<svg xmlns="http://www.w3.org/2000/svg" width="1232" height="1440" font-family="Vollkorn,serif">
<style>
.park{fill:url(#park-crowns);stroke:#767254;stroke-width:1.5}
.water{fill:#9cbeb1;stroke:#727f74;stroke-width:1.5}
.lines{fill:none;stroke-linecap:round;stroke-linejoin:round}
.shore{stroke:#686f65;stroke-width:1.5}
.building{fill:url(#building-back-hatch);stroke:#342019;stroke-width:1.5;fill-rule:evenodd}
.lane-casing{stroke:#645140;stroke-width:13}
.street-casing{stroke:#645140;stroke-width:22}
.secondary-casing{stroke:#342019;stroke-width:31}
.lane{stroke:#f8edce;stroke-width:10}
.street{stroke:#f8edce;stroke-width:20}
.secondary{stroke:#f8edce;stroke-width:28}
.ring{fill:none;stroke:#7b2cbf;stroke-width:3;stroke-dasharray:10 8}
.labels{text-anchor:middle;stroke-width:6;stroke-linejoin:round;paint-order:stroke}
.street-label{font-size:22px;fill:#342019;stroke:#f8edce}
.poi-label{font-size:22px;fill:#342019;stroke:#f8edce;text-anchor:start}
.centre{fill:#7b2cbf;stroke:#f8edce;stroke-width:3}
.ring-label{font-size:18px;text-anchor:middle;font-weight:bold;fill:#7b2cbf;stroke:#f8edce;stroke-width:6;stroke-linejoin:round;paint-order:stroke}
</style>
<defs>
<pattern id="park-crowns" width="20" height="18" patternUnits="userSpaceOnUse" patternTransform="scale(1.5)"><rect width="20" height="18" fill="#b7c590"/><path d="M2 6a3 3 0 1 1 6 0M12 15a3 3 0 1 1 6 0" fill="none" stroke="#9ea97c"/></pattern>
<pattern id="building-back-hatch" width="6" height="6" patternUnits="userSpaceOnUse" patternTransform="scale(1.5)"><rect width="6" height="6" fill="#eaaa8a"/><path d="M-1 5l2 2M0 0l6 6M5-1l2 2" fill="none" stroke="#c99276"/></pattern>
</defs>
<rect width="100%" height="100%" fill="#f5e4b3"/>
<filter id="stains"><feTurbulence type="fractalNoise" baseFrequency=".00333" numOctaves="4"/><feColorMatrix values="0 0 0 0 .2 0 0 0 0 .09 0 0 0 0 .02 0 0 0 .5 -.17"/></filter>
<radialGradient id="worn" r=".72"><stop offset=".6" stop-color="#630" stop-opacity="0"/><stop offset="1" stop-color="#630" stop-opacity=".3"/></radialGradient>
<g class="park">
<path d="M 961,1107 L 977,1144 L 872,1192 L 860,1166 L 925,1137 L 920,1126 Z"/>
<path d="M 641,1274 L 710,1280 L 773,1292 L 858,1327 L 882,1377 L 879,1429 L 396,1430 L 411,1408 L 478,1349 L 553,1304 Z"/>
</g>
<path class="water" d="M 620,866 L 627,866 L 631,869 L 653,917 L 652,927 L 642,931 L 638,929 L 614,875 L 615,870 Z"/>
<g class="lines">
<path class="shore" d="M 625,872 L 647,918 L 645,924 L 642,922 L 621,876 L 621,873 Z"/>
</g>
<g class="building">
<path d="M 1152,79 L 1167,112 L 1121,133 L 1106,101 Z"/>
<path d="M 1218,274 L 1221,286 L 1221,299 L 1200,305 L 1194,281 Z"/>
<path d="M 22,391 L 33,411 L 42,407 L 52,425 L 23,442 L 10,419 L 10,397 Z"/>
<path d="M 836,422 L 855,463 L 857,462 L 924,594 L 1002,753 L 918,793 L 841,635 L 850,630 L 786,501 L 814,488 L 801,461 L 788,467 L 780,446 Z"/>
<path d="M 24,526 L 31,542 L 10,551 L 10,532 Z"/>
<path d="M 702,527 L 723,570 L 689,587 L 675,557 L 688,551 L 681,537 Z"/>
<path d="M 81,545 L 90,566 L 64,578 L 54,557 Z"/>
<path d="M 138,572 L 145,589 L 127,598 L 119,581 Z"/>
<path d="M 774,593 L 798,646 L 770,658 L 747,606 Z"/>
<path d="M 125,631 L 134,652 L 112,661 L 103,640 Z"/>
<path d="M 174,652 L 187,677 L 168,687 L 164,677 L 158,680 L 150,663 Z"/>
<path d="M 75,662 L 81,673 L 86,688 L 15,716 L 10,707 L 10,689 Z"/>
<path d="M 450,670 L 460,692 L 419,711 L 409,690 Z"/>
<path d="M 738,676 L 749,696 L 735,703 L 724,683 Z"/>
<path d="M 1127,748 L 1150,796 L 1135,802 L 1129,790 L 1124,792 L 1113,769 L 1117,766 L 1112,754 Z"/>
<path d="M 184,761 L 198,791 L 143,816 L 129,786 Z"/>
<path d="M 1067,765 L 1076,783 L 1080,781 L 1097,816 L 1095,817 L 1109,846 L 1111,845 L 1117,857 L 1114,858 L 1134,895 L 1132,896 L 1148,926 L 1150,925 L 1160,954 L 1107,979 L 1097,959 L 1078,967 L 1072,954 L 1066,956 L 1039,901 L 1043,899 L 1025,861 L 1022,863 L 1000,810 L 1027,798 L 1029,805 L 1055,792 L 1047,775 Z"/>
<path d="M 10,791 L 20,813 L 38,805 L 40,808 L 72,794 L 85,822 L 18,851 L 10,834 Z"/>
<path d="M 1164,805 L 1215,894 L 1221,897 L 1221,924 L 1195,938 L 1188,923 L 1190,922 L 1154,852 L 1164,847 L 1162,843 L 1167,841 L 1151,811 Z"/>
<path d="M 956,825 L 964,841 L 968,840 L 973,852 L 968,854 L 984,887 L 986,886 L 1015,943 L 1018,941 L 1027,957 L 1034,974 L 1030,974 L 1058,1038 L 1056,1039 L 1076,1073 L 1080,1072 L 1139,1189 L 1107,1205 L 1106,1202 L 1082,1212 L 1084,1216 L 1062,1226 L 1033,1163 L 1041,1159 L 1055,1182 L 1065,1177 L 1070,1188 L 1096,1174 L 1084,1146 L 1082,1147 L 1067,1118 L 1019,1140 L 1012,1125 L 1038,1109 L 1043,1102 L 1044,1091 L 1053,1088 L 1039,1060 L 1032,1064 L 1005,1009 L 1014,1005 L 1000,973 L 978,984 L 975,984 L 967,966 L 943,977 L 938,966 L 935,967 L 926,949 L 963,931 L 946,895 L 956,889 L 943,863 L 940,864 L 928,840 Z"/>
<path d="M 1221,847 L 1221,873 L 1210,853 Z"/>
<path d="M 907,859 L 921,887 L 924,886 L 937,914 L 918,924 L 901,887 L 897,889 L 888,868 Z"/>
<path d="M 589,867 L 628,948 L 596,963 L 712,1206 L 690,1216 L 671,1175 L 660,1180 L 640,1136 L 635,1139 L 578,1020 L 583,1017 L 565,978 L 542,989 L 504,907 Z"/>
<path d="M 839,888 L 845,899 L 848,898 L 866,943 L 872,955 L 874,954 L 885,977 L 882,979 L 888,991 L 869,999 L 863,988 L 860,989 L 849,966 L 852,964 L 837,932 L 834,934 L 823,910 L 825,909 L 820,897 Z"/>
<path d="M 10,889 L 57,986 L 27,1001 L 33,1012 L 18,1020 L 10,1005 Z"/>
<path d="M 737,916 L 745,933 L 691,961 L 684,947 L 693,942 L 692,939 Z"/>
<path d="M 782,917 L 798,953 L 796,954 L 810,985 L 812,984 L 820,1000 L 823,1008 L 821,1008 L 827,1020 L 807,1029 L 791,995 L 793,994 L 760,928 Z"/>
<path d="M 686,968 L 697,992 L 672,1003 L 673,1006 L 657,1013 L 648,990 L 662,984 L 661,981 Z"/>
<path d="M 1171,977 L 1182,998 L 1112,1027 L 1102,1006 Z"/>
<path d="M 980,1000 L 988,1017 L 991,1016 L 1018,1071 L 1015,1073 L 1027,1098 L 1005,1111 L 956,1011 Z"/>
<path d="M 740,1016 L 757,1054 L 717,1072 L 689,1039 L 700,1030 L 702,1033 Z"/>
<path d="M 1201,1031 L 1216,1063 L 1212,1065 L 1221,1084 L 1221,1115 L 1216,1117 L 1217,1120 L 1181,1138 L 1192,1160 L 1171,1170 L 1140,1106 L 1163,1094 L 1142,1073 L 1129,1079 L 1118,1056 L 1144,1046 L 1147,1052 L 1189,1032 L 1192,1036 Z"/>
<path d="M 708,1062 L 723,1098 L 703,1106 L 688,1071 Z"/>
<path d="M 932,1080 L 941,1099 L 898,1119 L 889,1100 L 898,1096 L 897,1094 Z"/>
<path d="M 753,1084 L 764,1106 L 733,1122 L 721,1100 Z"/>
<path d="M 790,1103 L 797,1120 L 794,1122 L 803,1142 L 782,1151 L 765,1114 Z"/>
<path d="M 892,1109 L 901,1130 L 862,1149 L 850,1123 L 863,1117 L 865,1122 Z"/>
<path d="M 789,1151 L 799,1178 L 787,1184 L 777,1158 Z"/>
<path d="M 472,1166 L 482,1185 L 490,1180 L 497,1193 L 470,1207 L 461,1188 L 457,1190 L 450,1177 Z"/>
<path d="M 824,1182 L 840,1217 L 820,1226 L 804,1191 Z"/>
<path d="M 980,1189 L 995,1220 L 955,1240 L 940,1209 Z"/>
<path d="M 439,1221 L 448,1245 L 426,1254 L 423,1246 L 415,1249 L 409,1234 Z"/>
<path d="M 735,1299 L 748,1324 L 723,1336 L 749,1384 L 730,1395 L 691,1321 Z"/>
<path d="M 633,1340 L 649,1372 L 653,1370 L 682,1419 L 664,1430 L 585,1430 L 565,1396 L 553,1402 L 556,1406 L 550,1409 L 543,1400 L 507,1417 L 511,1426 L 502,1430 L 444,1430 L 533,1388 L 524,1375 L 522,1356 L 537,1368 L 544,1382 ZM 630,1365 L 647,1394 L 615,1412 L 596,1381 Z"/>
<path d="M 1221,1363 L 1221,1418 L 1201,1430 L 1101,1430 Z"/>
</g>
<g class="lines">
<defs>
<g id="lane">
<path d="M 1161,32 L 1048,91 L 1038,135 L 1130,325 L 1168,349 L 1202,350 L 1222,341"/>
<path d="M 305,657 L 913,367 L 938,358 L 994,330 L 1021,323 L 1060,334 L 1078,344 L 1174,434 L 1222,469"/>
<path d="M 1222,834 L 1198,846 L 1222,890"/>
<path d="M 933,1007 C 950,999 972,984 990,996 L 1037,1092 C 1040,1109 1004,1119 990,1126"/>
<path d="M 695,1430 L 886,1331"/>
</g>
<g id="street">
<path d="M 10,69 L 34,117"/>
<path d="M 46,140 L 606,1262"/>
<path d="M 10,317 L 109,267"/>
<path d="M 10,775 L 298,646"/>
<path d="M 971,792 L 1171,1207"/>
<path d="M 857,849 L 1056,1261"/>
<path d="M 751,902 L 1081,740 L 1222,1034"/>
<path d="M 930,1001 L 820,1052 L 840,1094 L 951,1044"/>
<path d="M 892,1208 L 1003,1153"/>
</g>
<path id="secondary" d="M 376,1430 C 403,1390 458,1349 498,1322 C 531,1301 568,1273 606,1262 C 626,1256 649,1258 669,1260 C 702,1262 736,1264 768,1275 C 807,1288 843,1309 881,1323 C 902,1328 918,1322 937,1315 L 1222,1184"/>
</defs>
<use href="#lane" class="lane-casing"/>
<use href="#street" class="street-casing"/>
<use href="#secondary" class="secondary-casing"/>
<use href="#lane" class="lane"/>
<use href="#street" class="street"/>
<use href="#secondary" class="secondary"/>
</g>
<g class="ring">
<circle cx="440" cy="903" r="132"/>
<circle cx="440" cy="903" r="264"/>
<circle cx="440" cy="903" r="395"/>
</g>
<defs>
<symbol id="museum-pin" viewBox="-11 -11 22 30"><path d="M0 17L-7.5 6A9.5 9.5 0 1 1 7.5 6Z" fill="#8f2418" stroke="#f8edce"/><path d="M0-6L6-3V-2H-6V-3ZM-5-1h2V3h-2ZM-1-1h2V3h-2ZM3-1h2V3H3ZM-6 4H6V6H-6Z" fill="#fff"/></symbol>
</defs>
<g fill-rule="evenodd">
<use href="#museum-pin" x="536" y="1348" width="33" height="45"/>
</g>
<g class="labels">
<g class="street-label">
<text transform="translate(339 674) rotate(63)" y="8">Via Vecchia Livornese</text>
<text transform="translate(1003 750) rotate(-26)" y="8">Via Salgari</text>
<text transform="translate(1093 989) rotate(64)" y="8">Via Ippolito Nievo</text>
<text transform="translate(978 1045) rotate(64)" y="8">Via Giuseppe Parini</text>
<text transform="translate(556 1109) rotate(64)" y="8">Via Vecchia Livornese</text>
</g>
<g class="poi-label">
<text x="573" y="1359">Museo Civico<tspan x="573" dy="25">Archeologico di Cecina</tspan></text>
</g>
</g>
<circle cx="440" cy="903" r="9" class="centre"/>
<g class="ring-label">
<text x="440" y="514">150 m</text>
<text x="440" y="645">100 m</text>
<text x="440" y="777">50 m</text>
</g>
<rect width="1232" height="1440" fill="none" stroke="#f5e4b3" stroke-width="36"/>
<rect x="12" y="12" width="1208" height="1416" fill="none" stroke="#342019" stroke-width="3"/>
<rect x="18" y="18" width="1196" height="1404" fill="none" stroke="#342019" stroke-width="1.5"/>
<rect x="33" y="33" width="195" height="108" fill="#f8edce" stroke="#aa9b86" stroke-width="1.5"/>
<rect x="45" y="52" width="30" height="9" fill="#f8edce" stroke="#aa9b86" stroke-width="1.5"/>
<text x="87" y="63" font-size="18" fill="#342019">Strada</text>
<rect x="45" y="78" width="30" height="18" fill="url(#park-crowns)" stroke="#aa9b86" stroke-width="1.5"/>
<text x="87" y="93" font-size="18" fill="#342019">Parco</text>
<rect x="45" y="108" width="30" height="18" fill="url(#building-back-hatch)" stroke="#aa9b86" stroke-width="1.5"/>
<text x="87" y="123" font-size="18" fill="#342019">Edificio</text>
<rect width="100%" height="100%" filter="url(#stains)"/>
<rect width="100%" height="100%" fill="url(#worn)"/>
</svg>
⁂
▶ WHAT THE EXERCISE ASKS
List every line above that holds the word "back".

▶ ANSWER SECTION
.building{fill:url(#building-back-hatch);stroke:#342019;stroke-width:1.5;fill-rule:evenodd}
<pattern id="building-back-hatch" width="6" height="6" patternUnits="userSpaceOnUse" patternTransform="scale(1.5)"><rect width="6" height="6" fill="#eaaa8a"/><path d="M-1 5l2 2M0 0l6 6M5-1l2 2" fill="none" stroke="#c99276"/></pattern>
<rect x="45" y="108" width="30" height="18" fill="url(#building-back-hatch)" stroke="#aa9b86" stroke-width="1.5"/>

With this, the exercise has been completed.